The Philadelphia Phillies suffered a heartbreaking, 7-6 extra-innings loss at the hands of the Atlanta Braves on Tuesday. And manager Rob Thomson said as much when he spoke with the the morning show hosts on 94WIP, Philly's sports talk radio station.
But those hosts had a question for Thomson that wasn't about anyone's play. They wanted to know: Was he bothered by Ronald Acuña Jr.'s celebration while he was running the bases after a home run?
"I like our guys to act like they've been there before," Thomson said. He went on to say that he knows the game has changed over the years and he can't control it, so he tries to not let it bother him too much.
Let's take a look at the celebration that rubbed Thomson the wrong way. Acuña's homer came in the fifth inning, and he hit it off Zack Wheeler, one of the National League's best pitchers. More importantly, the home run broke a 1-1 tie and put the Braves up 3-1 on the Phillies. Acuña celebrated accordingly, holding his arms out straight and flapping his hands like a bird while he jogged around the diamond. His teammates in the dugout did the same motion back.
— Atlanta Braves (@Braves) September 12, 2023
Thomson appears to let his own players celebrate however they want. When they get on base, they do the "big balls" dance. They do stupid stuff in the dugout when someone hits a home run. When the player of the game is doing his postgame TV interview, other players douse him with liquid or seeds or random dugout trash while it's happening.

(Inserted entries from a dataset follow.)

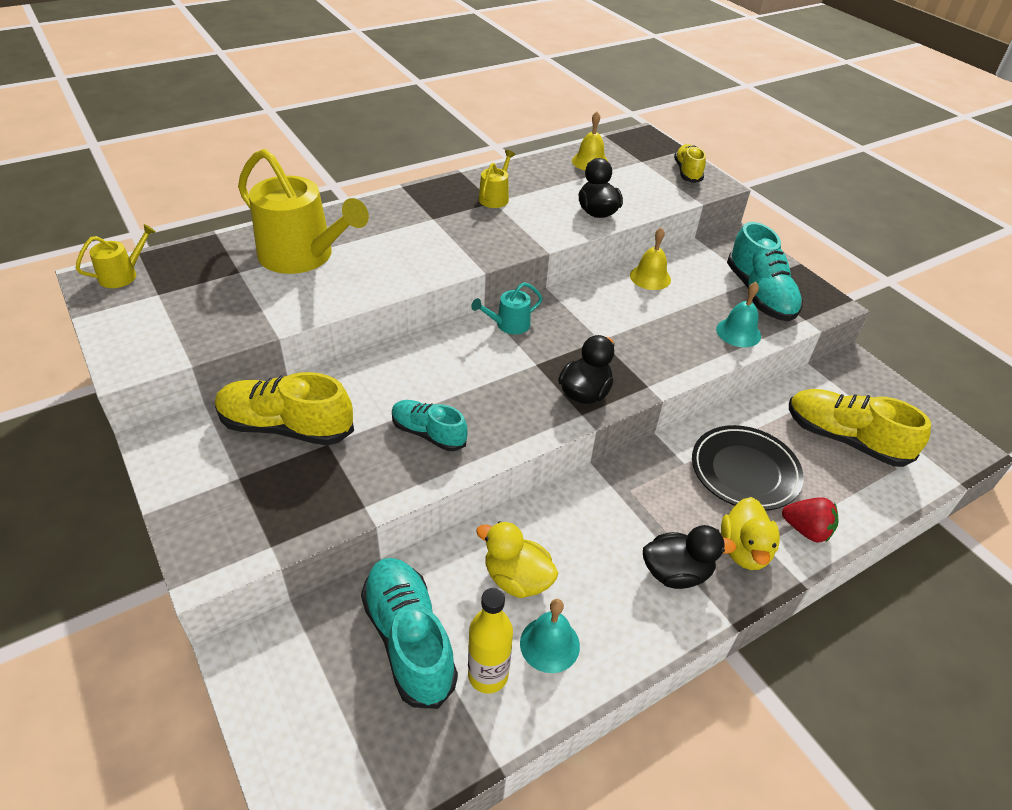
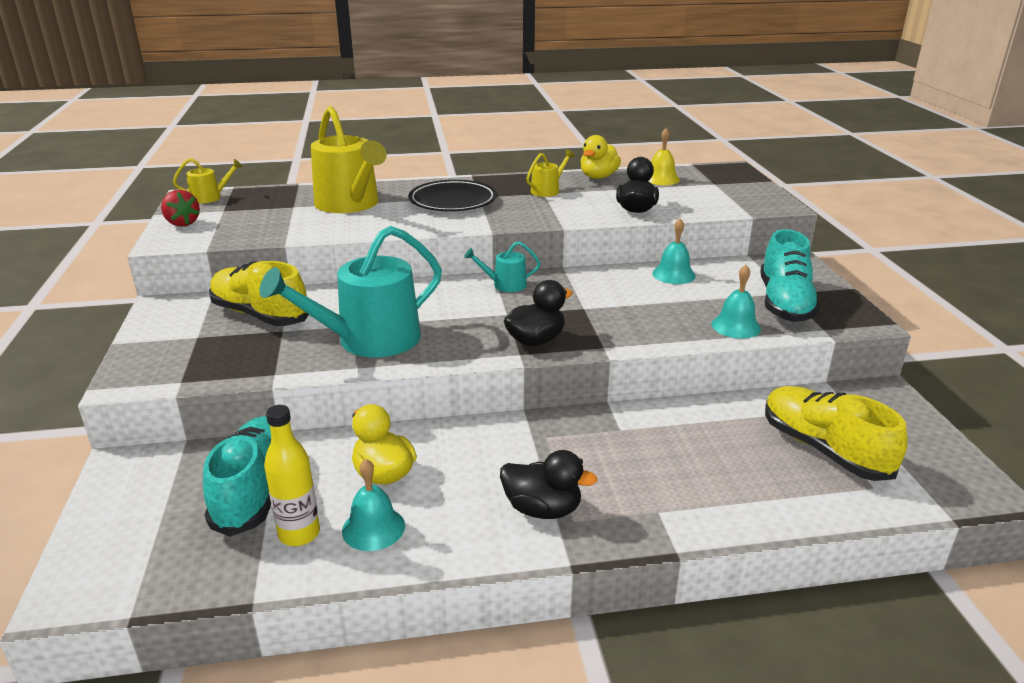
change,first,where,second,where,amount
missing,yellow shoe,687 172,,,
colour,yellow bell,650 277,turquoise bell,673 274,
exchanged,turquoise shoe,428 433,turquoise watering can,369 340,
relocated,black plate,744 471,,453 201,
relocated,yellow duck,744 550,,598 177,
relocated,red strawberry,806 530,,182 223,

So Thomson is anything but a stick-in-the-mud. Which is why his complaint about the celebration feels a little hypocritical. Every team chooses to celebrate differently. The bird arms are maybe a bit showy, since it's a celebration that was done while actively running the bases, but consider these facts before making a judgment:
The Braves have a 95-50 record, at least three games better than any other team else in baseball and 16 games ahead of their closest competition in the NL East (the 79-66 Phillies).
Ronald Acuña Jr. has more hits (196), runs (132) and stolen bases (65) than anyone else in baseball. He has a top-five batting average (.333), top-five on-base percentage (.415) and top-five slugging percentage (.586), and he's sixth in home runs with 37.
When a team and its best player are that good, they can do what they want. Because it comes down to one thing: If Thomson doesn't want to see the Braves do their home run celebrations, well, the Phillies should stop giving up home runs.